Penale

La sanzione penale si riduce dopo il giudizio tributario

Per la Cassazione tra violazione tributaria e reato è comunque escluso il rapporto di specialità

di Laura Ambrosi e Antonio Iorio

Tra la violazione tributaria di dichiarazione infedele e il corrispondente reato non sussiste un rapporto di specialità con la conseguenza che trovano applicazione entrambi gli illeciti. Tuttavia, il giudice penale nel calcolo della pena deve considerare la sanzione amministrativa definitivamente irrogata. Così la Cassazione, sezione III penale, con la sentenza n. 2245/2022.

Un imprenditore veniva condannato a 16 mesi di reclusione per dichiarazione infedele (articolo 4 del Dlgs 74/2000). Ricorreva in Cassazione lamentando, tra l’altro, la violazione del bis in idem come interpretato dalla Cedu e dalla Corte di giustizia Ue. Più precisamente, in pendenza del procedimento penale la Ctr aveva confermato l’accertamento dell’Ufficio e quindi erano divenute definitive le sanzioni irrogate per oltre 600mila euro. La difesa, poiché i due procedimenti derivavano dallo stesso fatto, invocava, tra l’altro, una verifica della complessiva sanzione irrogata (giudizio tributario e penale).

La Suprema Corte ha anzitutto escluso la specialità (articolo 19 del Dlgs 74/2000) tra i due illeciti. La presentazione della dichiarazione annuale è sanzionata dal 90 al 180% dell’imposta dovuta. La norma penale richiede due elementi specializzanti (dolo specifico e superamento di determinate soglie). Tuttavia, la condotta è differente: in sede amministrativa è sufficiente l’indicazione di un reddito o un’imposta inferiore al dovuto, mentre nel precetto penale rilevano solo gli elementi attivi e/o passivi fittizi che hanno concorso alla formazione del reddito. Non c’è sovrapposizione tra le due fattispecie con la conseguente esclusione della specialità tra le due violazioni (che avrebbe comportato l’applicazione della sola sanzione speciale).
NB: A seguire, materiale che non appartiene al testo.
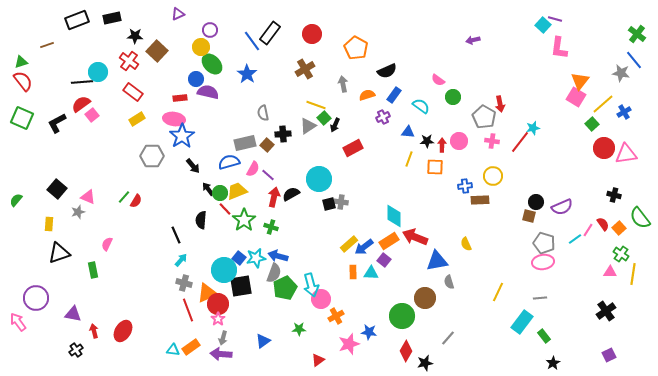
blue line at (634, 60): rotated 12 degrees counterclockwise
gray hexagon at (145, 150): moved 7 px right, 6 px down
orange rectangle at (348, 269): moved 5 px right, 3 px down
La Cassazione, però, ha ritenuto sussistente, alla luce dei principi affermati dalla Cedu, un’identità sostanziale delle due condotte: la dichiarazione infedele costituisce un unico fatto che viola due disposizioni diversamente sanzionate tra loro.

Tuttavia, per la violazione del divieto del bis in idem – alla luce dei principi espressi dai giudici sovranazionali – necessita l’esistenza di una sentenza definitiva di condanna o di assoluzione, escludendosi le ipotesi in cui vi siano contemporaneamente più procedimenti per il medesimo fatto. È necessaria cioè una sorta di discontinuità tra i due procedimenti, che non ricorre allorché vi sia una stretta connessione sostanziale e temporale.

Nella specie, il procedimento tributario era stato avviato quasi contemporaneamente a quello penale e si erano accavallate le fasi dei due giudizi. Sussisteva quindi, una connessione temporale (con esclusione del ne bis idem). I giudici hanno poi rilevato che una sanzione dal 90 al 180% dell’imposta per il suo grado di severità, a prescindere dalla denominazione, è certamente di natura penale. Nella specie, la sanzione di oltre 600mila euro (a norma dell’articolo 135 del Cp) corrisponde a oltre 7 anni di reclusione (250 euro al giorno di pena detentiva) che, sommati ai 16 mesi di condanna, comportano complessivamente oltre 8 anni di reclusione. Da qui l’accoglimento del ricorso per una valutazione di proporzionalità del complessivo trattamento sanzionatorio (tributario e penale) e (più equa) rideterminazione della pena. Da evidenziare, che tali principi sono esclusi allorché non vi sia identità del soggetto passivo cui è stata irrogata la sanzione tributaria e quella penale.